═════ PROVIDED PASSAGE

Yep, it’s not that complex to bring up a container with Metanorma. Throwing in basic HTTP API as a facade to metanorma-cli looks straightforward too.

‘How Did I “Hack” AWS Lambda to Run Docker Containers’ claims it’s possible to use devel branch of udocker to run Docker containers on AWS Lambda.

Since Ribose uses TF, the exact mechanism through which a Docker image gets launched would be abstracted away, be it Lambda or ECS or EC2. Deploying onto Lambda does smell a bit but would make sense if we expect the function to be called rarely enough that cost savings would add up[0]. However, in that case we’ll also have the cold start issue, where Lambda would have to load the whole image if function doesn’t get called for some time.

[0] (EDIT) I believe with ECS the costs for running a container could be made minimal if there’re other parts of architecture also using ECS, as under ECS a single EC2 instance can host multiple containers.

strogonoff commented 6 years ago

Making sure the rationale is clear and this is indeed what we want before a significant amount of time is spent on R&D to figure out how to run that on Lambda nicely and have at least somewhat repeatable bundling flow for it.

I think either Traveling Ruby (with Node wrapper) or Lambda + Docker (through udocker devel branch) should work. Couldn’t see how Exodus would work so far.

Native Ruby support would be best, AWS may be working on it now that Go support is out. Ruby was the runner-up in their poll for native language support in Lambda. If there’re immediate savings to be had by running this on Lambda, though, it may not be worth waiting for it.

ronaldtse commented 6 years ago

I already tried Exodos but it is only for ELF binaries. udocker seems much slower than native Lambda. The Traveling / Portable Ruby approach should work.

Technically, the lambda archive can be built in these steps:

  1. Run the amazonlinux docker container
  2. Install all Metanorma dependencies
  3. Extract the differences between the new container and the original amazonlinux container via docker diff and docker export.

The problem is that the resulting file size is way too high (we could move the archive to S3 for file size reasons), and if we run this script on demand it becomes to slow.

The two options we have are:

  1. Lambda + S3 (probably fastest)
  2. AWS Fargate, which allows us to provide the container to run (have lead time issues: https://www.reddit.com/r/aws/comments/7o5fc0/reducing_fargate_ecs_lead_time/)

In any case, we need:

  1. a web interface to upload stuff to the Metanorma application endpoint
  2. the Metanorma application endpoint
strogonoff commented 6 years ago

This comment reiterates the options available, calls for comments, and outlines one possible roadmap in some detail.

══════════

* **OBJECTIVES**:
#1 Translate this sentence from the Metanorma on Lambda thread into Spanish: "udocker seems much slower than native Lambda."
#2 In the thread about running Metanorma on AWS Lambda, which language was the runner-up in the AWS poll for native language support in Lambda?
#3 Carry on the thread about deploying Metanorma on AWS from the point where it stops.

═════ INFORMATION PROVIDED

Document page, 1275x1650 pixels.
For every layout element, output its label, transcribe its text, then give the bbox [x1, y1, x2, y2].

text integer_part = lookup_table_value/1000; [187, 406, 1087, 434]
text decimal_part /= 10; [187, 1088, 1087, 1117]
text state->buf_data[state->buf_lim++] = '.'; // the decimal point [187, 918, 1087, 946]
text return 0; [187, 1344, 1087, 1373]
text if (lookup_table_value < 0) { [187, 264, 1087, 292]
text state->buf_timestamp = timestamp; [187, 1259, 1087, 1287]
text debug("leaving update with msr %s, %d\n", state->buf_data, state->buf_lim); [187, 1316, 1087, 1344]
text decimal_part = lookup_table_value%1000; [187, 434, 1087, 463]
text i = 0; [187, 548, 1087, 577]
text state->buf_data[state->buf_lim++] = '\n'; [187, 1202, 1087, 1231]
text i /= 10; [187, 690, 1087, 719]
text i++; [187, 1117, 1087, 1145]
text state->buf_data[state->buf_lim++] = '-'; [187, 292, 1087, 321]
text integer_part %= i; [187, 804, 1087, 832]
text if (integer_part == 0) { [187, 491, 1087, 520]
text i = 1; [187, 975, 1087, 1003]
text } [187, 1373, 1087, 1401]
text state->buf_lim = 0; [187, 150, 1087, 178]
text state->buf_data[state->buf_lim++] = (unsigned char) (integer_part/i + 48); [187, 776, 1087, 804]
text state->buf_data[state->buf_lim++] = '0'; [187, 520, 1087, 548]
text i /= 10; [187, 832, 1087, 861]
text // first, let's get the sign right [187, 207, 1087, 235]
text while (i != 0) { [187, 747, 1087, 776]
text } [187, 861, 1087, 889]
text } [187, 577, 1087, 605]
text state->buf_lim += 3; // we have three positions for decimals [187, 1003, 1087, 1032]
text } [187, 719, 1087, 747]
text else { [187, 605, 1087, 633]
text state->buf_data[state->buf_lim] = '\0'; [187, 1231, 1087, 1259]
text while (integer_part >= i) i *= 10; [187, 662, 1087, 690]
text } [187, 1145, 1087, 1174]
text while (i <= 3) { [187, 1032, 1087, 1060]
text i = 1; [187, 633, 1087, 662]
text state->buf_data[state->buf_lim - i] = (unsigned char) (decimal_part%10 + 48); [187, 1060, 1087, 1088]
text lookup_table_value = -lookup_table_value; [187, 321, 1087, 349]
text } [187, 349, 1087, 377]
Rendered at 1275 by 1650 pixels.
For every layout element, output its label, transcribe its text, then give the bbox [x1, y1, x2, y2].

══════════

* **TASK ANSWERS**:
#1 udocker parece mucho más lento que Lambda nativo.

#2 Ruby.

#3
The two options we have are

I believe we also have the ECS on EC2 option, unless I’m missing some reason it was ruled out. Agreed with possible cold-start slowness when using Lambda or Fargate, but we can try and see.

To sum up, to implement these requirements (which I believe I got correctly)

a web interface to upload stuff to the Metanorma application endpoint the Metanorma application endpoint

I believe the full list of options looks like this:

  1. Traveling Ruby on Lambda (with bundled deps)
  2. Docker container on Lambda as @ronaldtse described in preceding comment
  3. Short-lived Docker container managed by ECS, run each time to generate output and save it into a temporary S3 object
  4. Long-running Docker container on ECS (whether EC2 or Fargate) running an API endpoint within
  5. TF and/or Ansible provisioning straight-up onto a dedicated nano EC2 instance

I’d request @ronaldtse / @opoudjis feedback (anyone else should be mentioned?) on some considerations in favor of one option or another. My considerations:

I’m not emotionally attached to any option, but 1–3 involve more uncharted territory from my vantage point.

Cold start may be an issue with options 1–2, possibly 3, possibly 4 if Fargate is used.

In 1–2, the HTTP API would supposedly be implemented in Lambda function; in 3–4 a minimal webapp can be bundled using e.g. Flask.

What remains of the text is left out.